*EXERCISE DESCRIPTION*.
Write out the items word for word, starting at the very first one and ending with the line that contains "At which label is n_butylamine closest to -9?", with both of those lines included.

*SOURCE DATA*.

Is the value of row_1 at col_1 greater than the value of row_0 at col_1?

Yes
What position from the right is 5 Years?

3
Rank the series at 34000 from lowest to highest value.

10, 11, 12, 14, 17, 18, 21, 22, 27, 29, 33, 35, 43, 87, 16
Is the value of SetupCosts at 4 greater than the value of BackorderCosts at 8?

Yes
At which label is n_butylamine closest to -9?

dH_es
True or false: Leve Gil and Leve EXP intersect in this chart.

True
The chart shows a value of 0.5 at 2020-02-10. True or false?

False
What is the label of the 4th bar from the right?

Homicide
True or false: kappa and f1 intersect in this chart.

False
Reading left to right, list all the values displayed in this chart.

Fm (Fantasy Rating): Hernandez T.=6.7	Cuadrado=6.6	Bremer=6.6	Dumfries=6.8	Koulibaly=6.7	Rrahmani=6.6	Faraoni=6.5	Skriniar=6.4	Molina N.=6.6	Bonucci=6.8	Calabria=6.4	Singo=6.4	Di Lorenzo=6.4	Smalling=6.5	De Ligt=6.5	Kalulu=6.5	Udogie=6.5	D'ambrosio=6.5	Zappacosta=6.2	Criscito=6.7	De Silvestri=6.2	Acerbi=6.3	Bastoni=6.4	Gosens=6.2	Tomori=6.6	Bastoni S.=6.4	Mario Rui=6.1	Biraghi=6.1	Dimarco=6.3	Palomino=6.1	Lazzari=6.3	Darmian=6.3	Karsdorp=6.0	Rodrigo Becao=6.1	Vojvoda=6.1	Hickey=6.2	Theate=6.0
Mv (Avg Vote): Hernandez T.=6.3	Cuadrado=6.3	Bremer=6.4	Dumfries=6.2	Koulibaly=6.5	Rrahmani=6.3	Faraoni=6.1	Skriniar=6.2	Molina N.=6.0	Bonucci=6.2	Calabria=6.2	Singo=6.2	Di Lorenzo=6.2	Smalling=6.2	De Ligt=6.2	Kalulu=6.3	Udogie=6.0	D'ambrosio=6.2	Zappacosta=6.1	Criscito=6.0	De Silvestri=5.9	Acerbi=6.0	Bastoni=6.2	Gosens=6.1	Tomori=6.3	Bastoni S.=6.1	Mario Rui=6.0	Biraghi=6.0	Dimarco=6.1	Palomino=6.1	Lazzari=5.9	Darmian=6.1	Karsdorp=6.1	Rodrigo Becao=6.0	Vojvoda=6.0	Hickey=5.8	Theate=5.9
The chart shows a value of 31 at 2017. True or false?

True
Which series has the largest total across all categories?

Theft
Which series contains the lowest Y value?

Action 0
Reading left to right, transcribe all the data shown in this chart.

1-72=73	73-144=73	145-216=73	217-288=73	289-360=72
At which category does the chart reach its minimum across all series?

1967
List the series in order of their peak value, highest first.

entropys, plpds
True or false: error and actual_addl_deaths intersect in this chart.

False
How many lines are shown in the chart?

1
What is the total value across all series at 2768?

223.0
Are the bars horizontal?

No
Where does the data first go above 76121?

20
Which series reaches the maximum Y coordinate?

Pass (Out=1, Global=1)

*TASK ANSWER*.
Is the value of row_1 at col_1 greater than the value of row_0 at col_1?

Yes
What position from the right is 5 Years?

3
Rank the series at 34000 from lowest to highest value.

10, 11, 12, 14, 17, 18, 21, 22, 27, 29, 33, 35, 43, 87, 16
Is the value of SetupCosts at 4 greater than the value of BackorderCosts at 8?

Yes
At which label is n_butylamine closest to -9?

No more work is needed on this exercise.